Secondly, we are also "sinners saved by grace" (perhaps better, "saints who sin occassionally", as noted by Neil T. Anderson). 

    Though saints, we can and do choose to sin. The phrase "sinners-saved-by-grace" is not entirely unbiblical. I have heard the Christian's still lingering corruption of sin described as being a "recovering sinner". Paul describes himself in present tense terms as "the chief of sinners" in 1 Timothy 1:15. Furthermore, the Apostle Peter was confronted to the face by Paul in Galatians 2 and was nearly convinced of the Galatian heresy - though himself being a true believer, acting out of the flesh. 

    When I describe who I am in relationship to my still progressing efforts in practical righteousness, it is there that I say with Paul in Romans 7:24-25 "Wretched man that I am!
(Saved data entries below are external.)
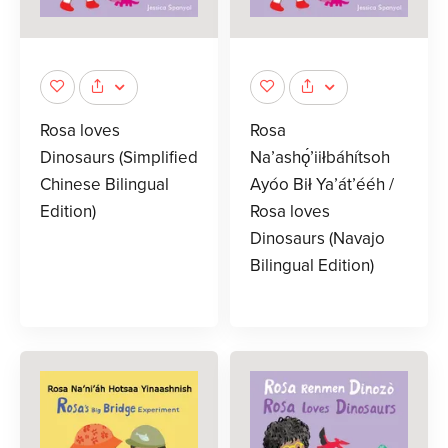
Rosa loves
Rosa
Dinosaurs (Simplified
Na’ashǫ́’iiłbáhítsoh
Chinese Bilingual
Ayóo Bił Ya’át’ééh /
Edition)
Rosa loves
Dinosaurs (Navajo
Bilingual Edition)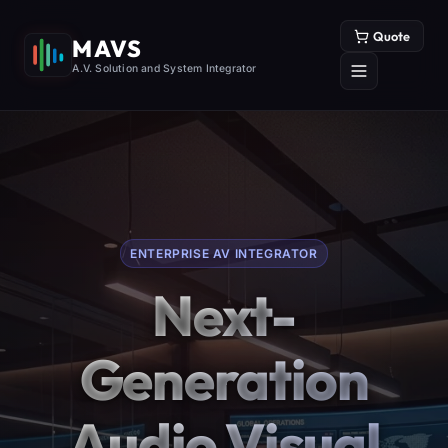
Quote
MAVS
A.V. Solution and System Integrator
ENTERPRISE AV INTEGRATOR
Next-
Generation
Audio Visual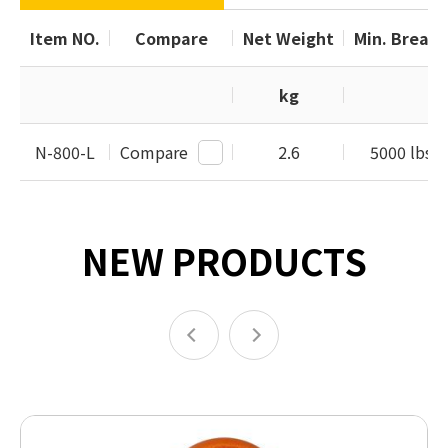
Item NO.
Compare
Net Weight
Min. Breaki
kg
N-800-L
Compare
2.6
5000 lbs /
NEW PRODUCTS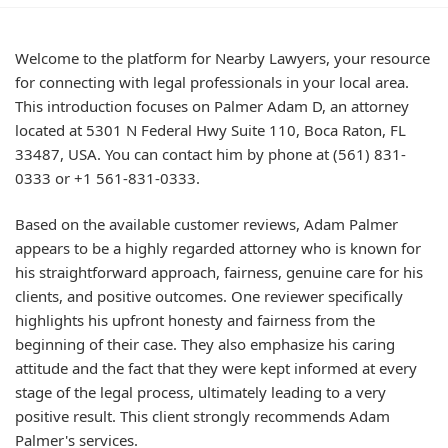
Welcome to the platform for Nearby Lawyers, your resource
for connecting with legal professionals in your local area.
This introduction focuses on Palmer Adam D, an attorney
located at 5301 N Federal Hwy Suite 110, Boca Raton, FL
33487, USA. You can contact him by phone at (561) 831-
0333 or +1 561-831-0333.
Based on the available customer reviews, Adam Palmer
appears to be a highly regarded attorney who is known for
his straightforward approach, fairness, genuine care for his
clients, and positive outcomes. One reviewer specifically
highlights his upfront honesty and fairness from the
beginning of their case. They also emphasize his caring
attitude and the fact that they were kept informed at every
stage of the legal process, ultimately leading to a very
positive result. This client strongly recommends Adam
Palmer's services.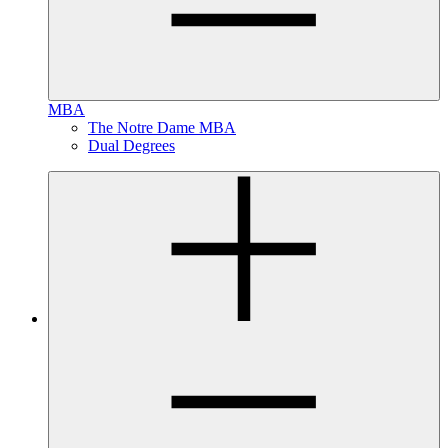
MBA
The Notre Dame MBA
Dual Degrees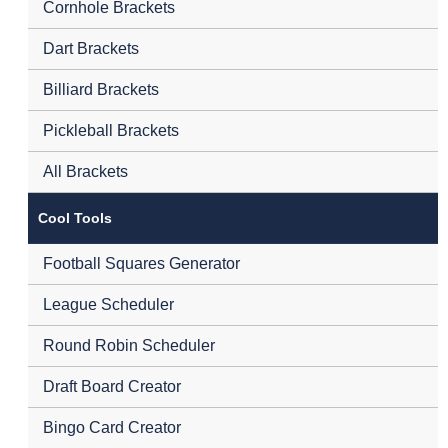
Cornhole Brackets
Dart Brackets
Billiard Brackets
Pickleball Brackets
All Brackets
Cool Tools
Football Squares Generator
League Scheduler
Round Robin Scheduler
Draft Board Creator
Bingo Card Creator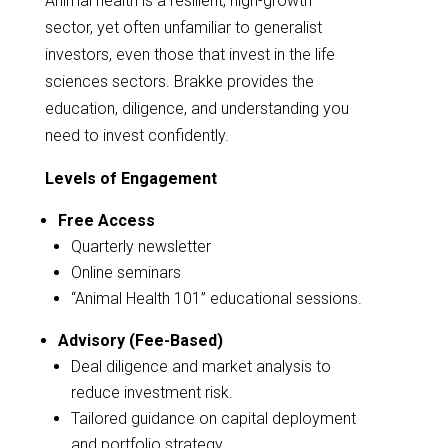
Animal health is a resilient, high-growth
sector, yet often unfamiliar to generalist
investors, even those that invest in the life
sciences sectors. Brakke provides the
education, diligence, and understanding you
need to invest confidently.
Levels of Engagement
Free Access
Quarterly newsletter
Online seminars
“Animal Health 101” educational sessions.
Advisory (Fee-Based)
Deal diligence and market analysis to
reduce investment risk.
Tailored guidance on capital deployment
and portfolio strategy.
Who will set me free from the body of this death? 25 Thanks be to God through Jesus Christ our Lord!" So then, on the one hand I myself with my mind am serving the law of God, but on the other, with my flesh the law of sin." 

Lastly, we are saints and sinners at the same time. 

    In bringing together the first and second points, the overwhelming message of the New Testament places the root of my Christian identity in who I am as a result of Christ's imputed righteous (i.e. "credited righteousness") at saving faith. 

    By position I am a saint of God, a child of God, declared righteous in Him. In and of myself, apart from Christ's imputed righteousness and my adoption as a son, I have left-over remnants of sin and this flesh. Like a rusty car with a new motor, I can pass any car on the highway, while in the meantime the car handles like an old car because the outsides are not yet made new. 

Closing thoughts:

    Let me close this exposition on Christian identity with a quote from Martin Luther that summarizes well everything I've written above and a link to a video clip from R.C. Sproul that expresses what Luther meant when he said "saint and sinner at the same time". https://www.youtube.com/watch?v=xci-kUhXOW8&t=4s

    "A Christian is at the same time a sinner and a saint; he is at once bad and good. For in our own person we are in sin, and in our own name we are sinners. But Christ brings us another name in which there is forgiveness of sin, so that for His sake our sin is forgiven and done away. Both then are true. There are sins…and yet there are no sins…. thou standest there for God not in thy name but in Christ’s name; thou dost adorn thyself with grace and righteousness although in thine own eyes and in thine own person, thou art a miserable sinner."